166 – The Holistically Holistic Life

In life, we learn and grow, choose and become. One single human life contains an equilibrium to itself, made up of whatever morals we held, skills we learned, self-control we gained, strength we grew, knowledge we discovered, truth we accepted, friends we earned, enemies we notarized, fruits we yielded, gratitude we gave, and beauty we beheld.

Skill, hard work, learning, and stewardship are some pieces of a much larger ecosystem. All of the components of a healthy life can never be exhausted or listed since living life includes searching out what it means to live. Knowledge becomes outdated or added to. Stuff we gain from good stewardship decays and blows away in the wind. But, things like character and virtue matter eternally. From hard work and stewardship, we cannot help but gain good character and godly virtue because good character and godly virtue both require and lead to hard work and fruitful stewardship. But, the actual work and stewardship themselves are mere means to the greater ends of enjoyment and godliness that last into the next life.

Don’t sacrifice or overemphasize any one aspect of a well-rounded life over another. Like stones in an archway, every component is important. The ongoing quest is to identify all of the parts of your life that matter to your journey of today and remember them all throughout the day.

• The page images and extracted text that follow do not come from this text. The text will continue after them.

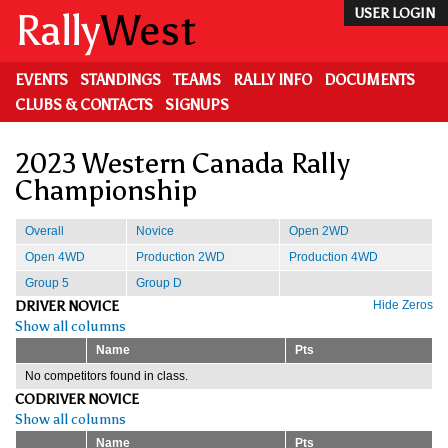
Skip
Rally
West
USER LOGIN
to
main
content
EVENTS
STANDINGS
TEAMS
RALLY INFO
DOCUMENTS
CLUBS & CONTACTS
SIGNUPS
2023 Western Canada Rally
Championship
Overall
Novice
Open 2WD
Open 4WD
Production 2WD
Production 4WD
Group 5
Group D
DRIVER NOVICE
Hide Zeros
Show all columns
Name
Pts
No competitors found in class.
CODRIVER NOVICE
Show all columns
Name
Pts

Remembering everything to remember is a near-impossible task. As ever-growing humans, our lives are prone to disproportion. Never think that you have arrived at perfect balance of the juggling act of life’s many values because the moment you become perfect, your purpose in life is expired and it’s time to pass on. God makes sure that we each die when we become as perfect as we will ever be—either by becoming nearly perfect or by refusing to.

We can never measure the impact or value of our own lives. You might help a million souls see the light or you might mentor only one child who does. Which is greater—the world-changer or his mentor—is for Eternity to decide. Gauge your life’s value, not by what you see in this lifetime, but by values transcending into Eternity.